In contrast, weak equity and real estate investment alternatives from the largest traditional residential investors, Hong Kong and Singapore, could possibly drive improvements from these countries.



The report says that new build residential in London continues to perform well, notably in areas such as Nine Elms and East London, including Canary Wharf, where public transport and infrastructure improvements are driving seismic changes to the underlying real estate value.



However, Barber concludes that prime London pricing has been relatively weak for the past 12 months. 'It may well be time that investors begin to again see value in these traditionally favoured locations during times of perceived uncertainty,' he said.



According to Tom Middleditch, director at JLL Kensington, the prime lettings market has undergone an important shift in the second quarter of 2015 as pre-election weakness affected both sales and lettings but this was reversed with the Conservative party win.



'Although transactions were not quite at the euphoric levels that some agents reported in the immediate election aftermath, prime markets are now rebuilding stock levels and should find moderate activity growth in the third quarter,' he explained.

'However, the lack of sales stock continued to push occupiers into rental property; this was particularly notable for corporates, who, alongside strong demand from students, pushed up new lettings by 93% in June compared with 2014,' he added.
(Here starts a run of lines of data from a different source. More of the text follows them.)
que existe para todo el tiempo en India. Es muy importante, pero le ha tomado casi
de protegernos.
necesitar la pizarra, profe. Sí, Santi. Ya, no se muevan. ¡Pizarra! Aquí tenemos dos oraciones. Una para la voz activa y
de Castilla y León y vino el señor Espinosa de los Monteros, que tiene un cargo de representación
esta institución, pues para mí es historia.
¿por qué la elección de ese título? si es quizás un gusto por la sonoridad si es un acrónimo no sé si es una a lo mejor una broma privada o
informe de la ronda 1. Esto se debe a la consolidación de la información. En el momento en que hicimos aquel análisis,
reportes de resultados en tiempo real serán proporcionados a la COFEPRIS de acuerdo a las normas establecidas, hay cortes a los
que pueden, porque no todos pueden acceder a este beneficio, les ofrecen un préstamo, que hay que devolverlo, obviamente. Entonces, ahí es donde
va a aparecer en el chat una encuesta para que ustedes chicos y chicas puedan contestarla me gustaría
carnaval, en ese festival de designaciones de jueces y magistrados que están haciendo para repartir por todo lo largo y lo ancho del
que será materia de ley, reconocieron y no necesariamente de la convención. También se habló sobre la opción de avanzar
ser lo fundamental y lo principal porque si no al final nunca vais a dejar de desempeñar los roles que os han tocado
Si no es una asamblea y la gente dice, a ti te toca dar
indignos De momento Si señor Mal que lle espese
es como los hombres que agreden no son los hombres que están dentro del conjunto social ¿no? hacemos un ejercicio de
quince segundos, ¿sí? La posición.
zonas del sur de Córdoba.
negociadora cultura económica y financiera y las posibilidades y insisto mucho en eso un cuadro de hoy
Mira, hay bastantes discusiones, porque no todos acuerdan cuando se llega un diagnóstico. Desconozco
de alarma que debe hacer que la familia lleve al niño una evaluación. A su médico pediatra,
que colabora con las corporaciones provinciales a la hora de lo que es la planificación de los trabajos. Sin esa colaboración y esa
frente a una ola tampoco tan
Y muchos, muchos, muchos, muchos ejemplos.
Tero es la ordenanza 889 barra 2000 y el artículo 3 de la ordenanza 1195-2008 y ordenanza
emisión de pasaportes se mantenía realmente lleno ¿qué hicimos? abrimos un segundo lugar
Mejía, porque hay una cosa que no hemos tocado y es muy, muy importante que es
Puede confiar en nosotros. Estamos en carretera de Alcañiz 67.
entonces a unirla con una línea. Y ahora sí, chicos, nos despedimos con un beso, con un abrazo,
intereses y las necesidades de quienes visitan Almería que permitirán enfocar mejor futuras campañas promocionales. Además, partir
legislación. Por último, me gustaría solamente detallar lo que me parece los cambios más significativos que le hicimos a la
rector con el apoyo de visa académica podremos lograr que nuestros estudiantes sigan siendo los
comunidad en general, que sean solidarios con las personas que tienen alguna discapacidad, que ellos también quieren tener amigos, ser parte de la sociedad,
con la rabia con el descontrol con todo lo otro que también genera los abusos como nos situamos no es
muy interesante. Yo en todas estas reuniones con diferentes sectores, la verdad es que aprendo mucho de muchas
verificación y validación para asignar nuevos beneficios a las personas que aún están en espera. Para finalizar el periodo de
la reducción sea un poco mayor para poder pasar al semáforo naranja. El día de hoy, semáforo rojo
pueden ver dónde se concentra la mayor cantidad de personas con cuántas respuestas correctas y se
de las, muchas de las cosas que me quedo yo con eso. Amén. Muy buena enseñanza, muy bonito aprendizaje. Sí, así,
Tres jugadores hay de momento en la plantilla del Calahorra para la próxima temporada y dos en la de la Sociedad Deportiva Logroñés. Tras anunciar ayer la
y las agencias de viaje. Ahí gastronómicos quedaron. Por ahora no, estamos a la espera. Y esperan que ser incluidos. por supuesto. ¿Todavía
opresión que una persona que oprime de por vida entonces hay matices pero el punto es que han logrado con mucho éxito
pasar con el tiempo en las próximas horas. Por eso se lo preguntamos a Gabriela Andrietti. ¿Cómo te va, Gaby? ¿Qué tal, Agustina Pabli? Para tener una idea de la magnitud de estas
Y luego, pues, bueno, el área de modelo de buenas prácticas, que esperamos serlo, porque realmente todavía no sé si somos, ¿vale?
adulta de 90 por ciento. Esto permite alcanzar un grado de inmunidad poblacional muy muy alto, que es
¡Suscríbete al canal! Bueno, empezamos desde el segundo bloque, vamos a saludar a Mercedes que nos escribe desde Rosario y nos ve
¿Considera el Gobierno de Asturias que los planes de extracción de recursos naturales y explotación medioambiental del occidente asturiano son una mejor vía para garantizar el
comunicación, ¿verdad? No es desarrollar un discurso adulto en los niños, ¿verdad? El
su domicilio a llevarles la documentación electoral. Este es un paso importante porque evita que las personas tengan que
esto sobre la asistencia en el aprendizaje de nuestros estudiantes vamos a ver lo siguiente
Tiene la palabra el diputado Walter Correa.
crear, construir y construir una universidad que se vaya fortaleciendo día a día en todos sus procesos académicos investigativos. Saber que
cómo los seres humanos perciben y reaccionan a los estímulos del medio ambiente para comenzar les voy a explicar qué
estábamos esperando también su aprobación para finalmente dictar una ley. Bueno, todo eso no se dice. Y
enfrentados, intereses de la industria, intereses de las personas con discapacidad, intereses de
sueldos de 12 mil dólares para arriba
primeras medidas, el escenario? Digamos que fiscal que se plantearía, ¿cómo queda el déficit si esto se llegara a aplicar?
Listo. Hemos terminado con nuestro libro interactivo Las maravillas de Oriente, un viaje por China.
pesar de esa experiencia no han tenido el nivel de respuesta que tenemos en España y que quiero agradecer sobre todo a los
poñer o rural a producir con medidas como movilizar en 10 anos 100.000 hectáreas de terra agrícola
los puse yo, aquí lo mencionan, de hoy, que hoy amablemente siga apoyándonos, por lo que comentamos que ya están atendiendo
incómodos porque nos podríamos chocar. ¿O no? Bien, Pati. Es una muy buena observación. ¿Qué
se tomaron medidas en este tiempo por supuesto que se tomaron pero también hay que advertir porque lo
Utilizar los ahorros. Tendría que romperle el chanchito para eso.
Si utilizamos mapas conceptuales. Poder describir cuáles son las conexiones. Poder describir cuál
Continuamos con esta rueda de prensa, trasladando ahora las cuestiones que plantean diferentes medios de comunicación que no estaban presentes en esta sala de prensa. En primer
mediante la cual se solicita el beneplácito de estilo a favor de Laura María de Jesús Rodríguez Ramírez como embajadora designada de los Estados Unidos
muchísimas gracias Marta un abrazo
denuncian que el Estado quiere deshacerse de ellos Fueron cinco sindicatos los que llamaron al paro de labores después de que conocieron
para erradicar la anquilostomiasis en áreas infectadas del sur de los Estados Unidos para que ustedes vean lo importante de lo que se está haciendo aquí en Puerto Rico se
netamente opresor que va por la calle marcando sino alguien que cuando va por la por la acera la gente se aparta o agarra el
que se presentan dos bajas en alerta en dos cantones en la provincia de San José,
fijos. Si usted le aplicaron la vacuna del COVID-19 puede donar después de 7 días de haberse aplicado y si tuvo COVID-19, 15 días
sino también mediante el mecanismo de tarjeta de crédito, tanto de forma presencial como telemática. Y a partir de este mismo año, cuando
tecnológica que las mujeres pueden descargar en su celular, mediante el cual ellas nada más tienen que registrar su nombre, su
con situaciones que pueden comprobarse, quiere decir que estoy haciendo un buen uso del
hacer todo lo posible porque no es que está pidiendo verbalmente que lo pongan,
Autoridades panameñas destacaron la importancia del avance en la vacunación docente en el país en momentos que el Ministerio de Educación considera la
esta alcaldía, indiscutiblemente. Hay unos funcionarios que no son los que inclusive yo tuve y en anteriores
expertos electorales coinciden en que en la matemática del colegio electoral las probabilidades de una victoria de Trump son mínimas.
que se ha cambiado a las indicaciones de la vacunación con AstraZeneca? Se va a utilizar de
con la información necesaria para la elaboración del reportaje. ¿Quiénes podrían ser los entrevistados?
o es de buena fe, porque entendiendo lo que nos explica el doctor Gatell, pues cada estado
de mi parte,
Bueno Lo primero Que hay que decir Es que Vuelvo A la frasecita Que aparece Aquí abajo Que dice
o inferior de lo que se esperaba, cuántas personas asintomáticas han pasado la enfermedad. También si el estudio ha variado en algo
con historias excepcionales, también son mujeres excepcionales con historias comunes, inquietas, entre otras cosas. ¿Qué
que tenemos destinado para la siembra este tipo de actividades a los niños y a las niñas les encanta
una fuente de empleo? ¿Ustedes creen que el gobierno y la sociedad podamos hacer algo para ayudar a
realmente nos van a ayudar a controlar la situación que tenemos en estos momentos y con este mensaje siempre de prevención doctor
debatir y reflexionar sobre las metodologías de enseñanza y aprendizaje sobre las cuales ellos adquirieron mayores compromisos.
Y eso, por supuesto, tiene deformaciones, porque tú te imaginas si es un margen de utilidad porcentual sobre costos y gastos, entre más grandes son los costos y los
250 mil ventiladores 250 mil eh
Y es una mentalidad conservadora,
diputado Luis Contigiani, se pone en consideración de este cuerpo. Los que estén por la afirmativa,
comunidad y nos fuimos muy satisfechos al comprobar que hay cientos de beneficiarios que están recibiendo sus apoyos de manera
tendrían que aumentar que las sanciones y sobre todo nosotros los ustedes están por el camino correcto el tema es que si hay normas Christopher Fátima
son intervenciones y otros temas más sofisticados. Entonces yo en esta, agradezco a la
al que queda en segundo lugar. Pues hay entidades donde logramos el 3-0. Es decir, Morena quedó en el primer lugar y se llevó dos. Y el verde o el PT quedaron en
But rental growth remains modest, with would be tenants staying price sensitive, aided by increased choice in the lettings market. 'New listings should be supported by improving new build supply, expected to peak in 2017. This will ease the general shortage of quality lettings stock available and continue to keep a lid on rental growth,' Middleditch pointed out.

'As we approach the busy months of the year for the lettings market of prime London, activity has already started to pick up, and average rents are on the rise. An increase in supply, however, may keep rental price growth in check going forward. Since the election, agents have seen even stronger conditions with a further pick up in applicants, including corporate demand,' he added.

Indeed, according to the report, average rental values across prime London are now 7.4% higher than they were this time last year. Meanwhile, the number of tenancies agreed rose by just 0.4% over the quarter.

'With plenty of options for tenants, landlords still need to be realistic about pricing or they face extended void periods which are damaging. Tenants are being increasingly particular over their property choices and are prepared to negotiate, often submitting multiple offers in order to secure the best deal,' Middleditch said.

'There is cautious optimism over the remainder of 2015 with the expectation of an increase in rents, but this will be measured by the level of new development stock coming onto the market competing with existing second hand homes,' he added.